§ **What is needed**
All lines holding the word "Fasa" in the listing below need to be copied.

§ **Data supplied**
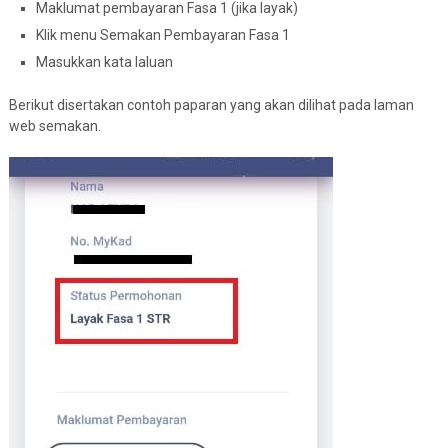
Maklumat pembayaran Fasa 1 (jika layak)
Klik menu Semakan Pembayaran Fasa 1
Masukkan kata laluan
Berikut disertakan contoh paparan yang akan dilihat pada laman
web semakan.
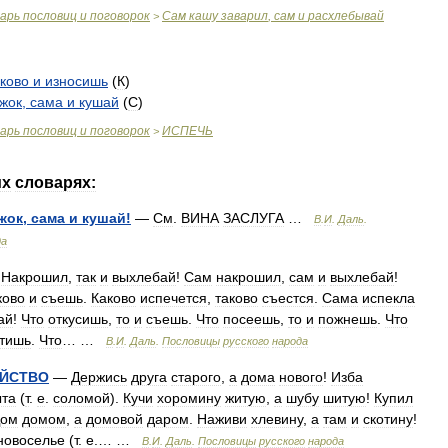
варь
пословиц
и
поговорок
Сам
кашу
заварил
,
сам
и
расхлебывай
>
аково
и
износишь
(
К
)
жок
,
сама
и
кушай
(
С
)
варь
пословиц
и
поговорок
ИСПЕЧЬ
>
их
словарях:
жок
,
сама
и
кушай
!
—
См
.
ВИНА
ЗАСЛУГА
…
В
.
И
.
Даль
.
да
—
Накрошил
,
так
и
выхлебай
!
Сам
накрошил
,
сам
и
выхлебай
!
ково
и
съешь
.
Каково
испечется
,
таково
съестся
.
Сама
испекла
ай
!
Что
откусишь
,
то
и
съешь
.
Что
посеешь
,
то
и
пожнешь
.
Что
тишь
.
Что
… …
В
.
И
.
Даль
.
Пословицы
русского
народа
ЙСТВО
—
Держись
друга
старого
,
а
дома
нового
!
Изба
ыта
(
т
.
е
.
соломой
).
Кучи
хоромину
житую
,
а
шубу
шитую
!
Купил
ом
домом
,
а
домовой
даром
.
Наживи
хлевину
,
а
там
и
скотину
!
новоселье
(
т
.
е
.… …
В
.
И
.
Даль
.
Пословицы
русского
народа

§ **Task result**
Maklumat pembayaran Fasa 1 (jika layak)
Klik menu Semakan Pembayaran Fasa 1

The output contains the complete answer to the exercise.